WORK ORDER: Format each text line in the data below as a string in a single JSON list, leaving out blank lines and the pictures.

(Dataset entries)
========================================================================
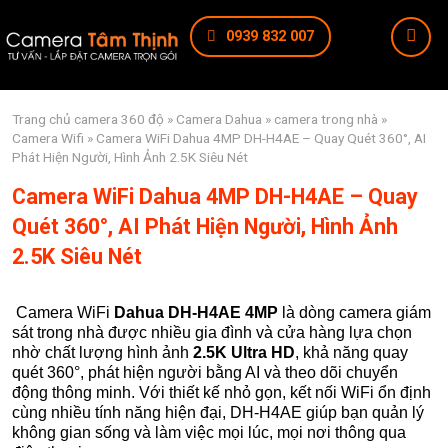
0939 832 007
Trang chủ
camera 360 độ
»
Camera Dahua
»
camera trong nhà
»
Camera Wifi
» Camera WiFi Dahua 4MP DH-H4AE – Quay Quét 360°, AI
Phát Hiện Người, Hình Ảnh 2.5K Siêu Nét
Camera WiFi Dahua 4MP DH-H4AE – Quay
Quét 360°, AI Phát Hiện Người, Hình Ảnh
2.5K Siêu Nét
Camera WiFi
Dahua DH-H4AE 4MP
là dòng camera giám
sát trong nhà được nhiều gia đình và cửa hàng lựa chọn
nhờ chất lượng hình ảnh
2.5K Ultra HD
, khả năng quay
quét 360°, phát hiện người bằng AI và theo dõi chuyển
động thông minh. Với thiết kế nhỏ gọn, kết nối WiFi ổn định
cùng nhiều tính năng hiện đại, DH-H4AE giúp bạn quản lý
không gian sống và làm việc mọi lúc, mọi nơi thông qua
========================================================================
TASK SOLUTION:
[
  "0939 832 007",
  "Trang chủ",
  "camera 360 độ",
  "»",
  "Camera Dahua",
  "»",
  "camera trong nhà",
  "»",
  "Camera Wifi",
  "» Camera WiFi Dahua 4MP DH-H4AE – Quay Quét 360°, AI",
  "Phát Hiện Người, Hình Ảnh 2.5K Siêu Nét",
  "Camera WiFi Dahua 4MP DH-H4AE – Quay",
  "Quét 360°, AI Phát Hiện Người, Hình Ảnh",
  "2.5K Siêu Nét",
  "Camera WiFi",
  "Dahua DH-H4AE 4MP",
  "là dòng camera giám",
  "sát trong nhà được nhiều gia đình và cửa hàng lựa chọn",
  "nhờ chất lượng hình ảnh",
  "2.5K Ultra HD",
  ", khả năng quay",
  "quét 360°, phát hiện người bằng AI và theo dõi chuyển",
  "động thông minh. Với thiết kế nhỏ gọn, kết nối WiFi ổn định",
  "cùng nhiều tính năng hiện đại, DH-H4AE giúp bạn quản lý",
  "không gian sống và làm việc mọi lúc, mọi nơi thông qua"
]